● TASK INSTRUCTIONS
Reproduce all of the material below exactly as it appears, omitting the pictures.

● RECORD EXCERPTS

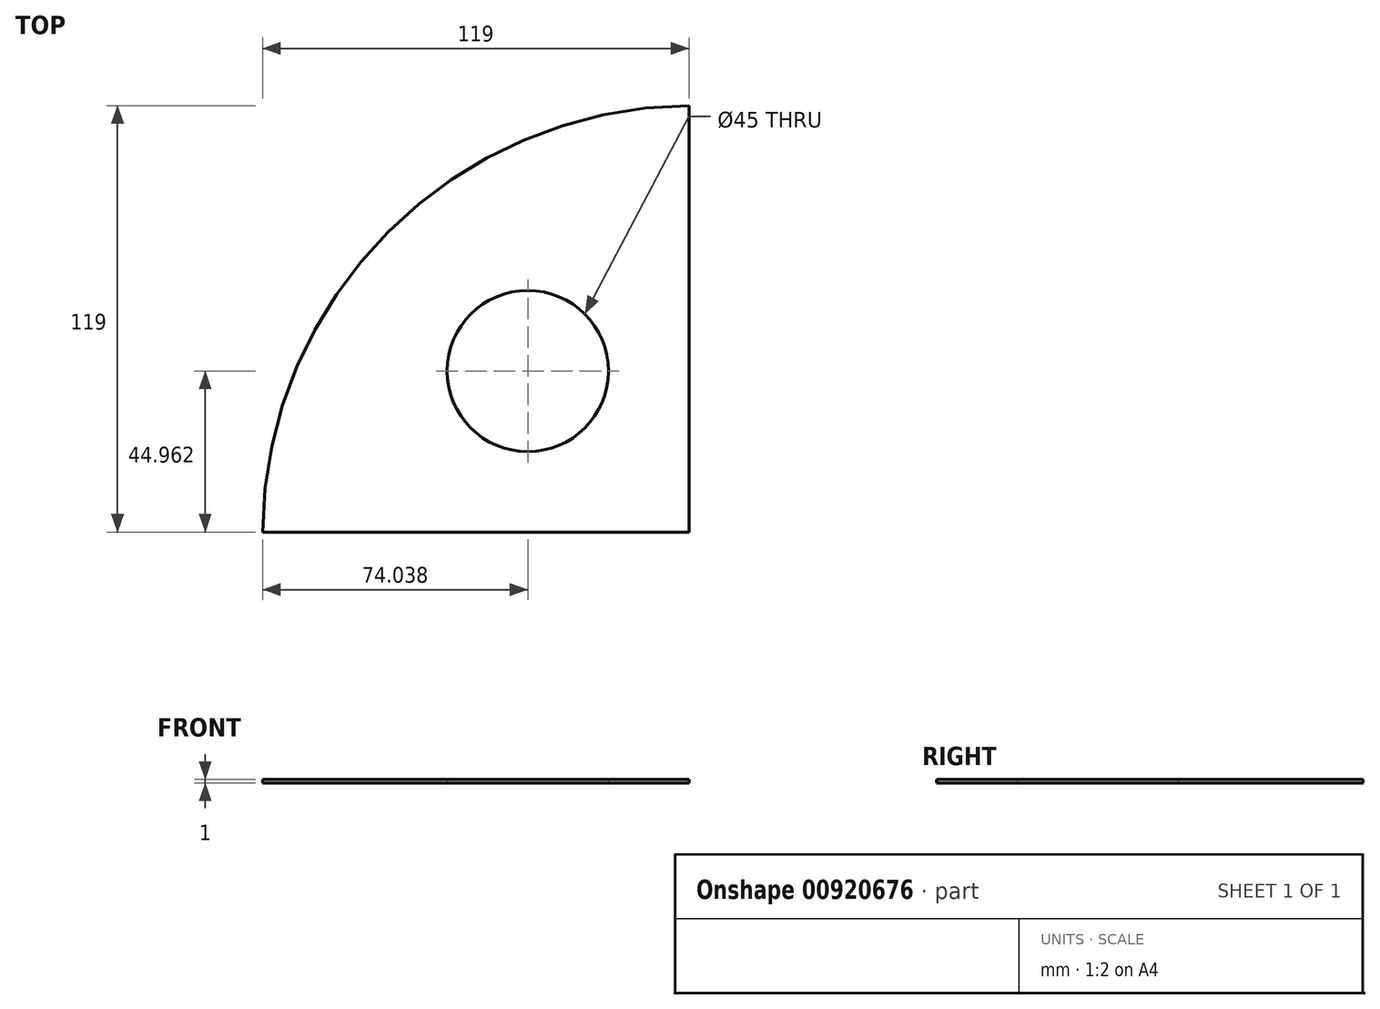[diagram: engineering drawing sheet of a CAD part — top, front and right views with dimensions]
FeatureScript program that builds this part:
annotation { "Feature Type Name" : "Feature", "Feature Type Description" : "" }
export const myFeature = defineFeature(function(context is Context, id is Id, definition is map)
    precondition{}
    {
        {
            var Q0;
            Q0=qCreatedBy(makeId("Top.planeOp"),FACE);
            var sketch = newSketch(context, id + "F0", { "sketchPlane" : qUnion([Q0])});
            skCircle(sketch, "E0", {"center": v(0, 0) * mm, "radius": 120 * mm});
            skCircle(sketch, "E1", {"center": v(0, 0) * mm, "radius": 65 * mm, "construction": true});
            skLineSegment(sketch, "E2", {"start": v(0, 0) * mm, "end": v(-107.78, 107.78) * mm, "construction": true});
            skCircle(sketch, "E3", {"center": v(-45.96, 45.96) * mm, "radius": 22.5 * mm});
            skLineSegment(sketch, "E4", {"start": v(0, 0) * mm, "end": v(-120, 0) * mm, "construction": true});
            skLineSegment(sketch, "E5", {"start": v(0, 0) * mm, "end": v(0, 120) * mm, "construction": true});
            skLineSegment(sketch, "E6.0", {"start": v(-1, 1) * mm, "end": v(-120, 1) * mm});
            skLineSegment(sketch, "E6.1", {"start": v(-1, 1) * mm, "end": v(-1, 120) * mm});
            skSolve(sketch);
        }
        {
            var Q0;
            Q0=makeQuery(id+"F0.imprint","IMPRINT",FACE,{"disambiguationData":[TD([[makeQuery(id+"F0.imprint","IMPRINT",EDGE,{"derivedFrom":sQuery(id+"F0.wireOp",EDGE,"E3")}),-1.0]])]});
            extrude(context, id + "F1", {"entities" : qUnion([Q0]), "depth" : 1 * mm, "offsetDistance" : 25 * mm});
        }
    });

● THE RESPONSE
[diagram: engineering drawing sheet of a CAD part — top, front and right views with dimensions]
FeatureScript program that builds this part:
annotation { "Feature Type Name" : "Feature", "Feature Type Description" : "" }
export const myFeature = defineFeature(function(context is Context, id is Id, definition is map)
    precondition{}
    {
        {
            var Q0;
            Q0=qCreatedBy(makeId("Top.planeOp"),FACE);
            var sketch = newSketch(context, id + "F0", { "sketchPlane" : qUnion([Q0])});
            skCircle(sketch, "E0", {"center": v(0, 0) * mm, "radius": 120 * mm});
            skCircle(sketch, "E1", {"center": v(0, 0) * mm, "radius": 65 * mm, "construction": true});
            skLineSegment(sketch, "E2", {"start": v(0, 0) * mm, "end": v(-107.78, 107.78) * mm, "construction": true});
            skCircle(sketch, "E3", {"center": v(-45.96, 45.96) * mm, "radius": 22.5 * mm});
            skLineSegment(sketch, "E4", {"start": v(0, 0) * mm, "end": v(-120, 0) * mm, "construction": true});
            skLineSegment(sketch, "E5", {"start": v(0, 0) * mm, "end": v(0, 120) * mm, "construction": true});
            skLineSegment(sketch, "E6.0", {"start": v(-1, 1) * mm, "end": v(-120, 1) * mm});
            skLineSegment(sketch, "E6.1", {"start": v(-1, 1) * mm, "end": v(-1, 120) * mm});
            skSolve(sketch);
        }
        {
            var Q0;
            Q0=makeQuery(id+"F0.imprint","IMPRINT",FACE,{"disambiguationData":[TD([[makeQuery(id+"F0.imprint","IMPRINT",EDGE,{"derivedFrom":sQuery(id+"F0.wireOp",EDGE,"E3")}),-1.0]])]});
            extrude(context, id + "F1", {"entities" : qUnion([Q0]), "depth" : 1 * mm, "offsetDistance" : 25 * mm});
        }
    });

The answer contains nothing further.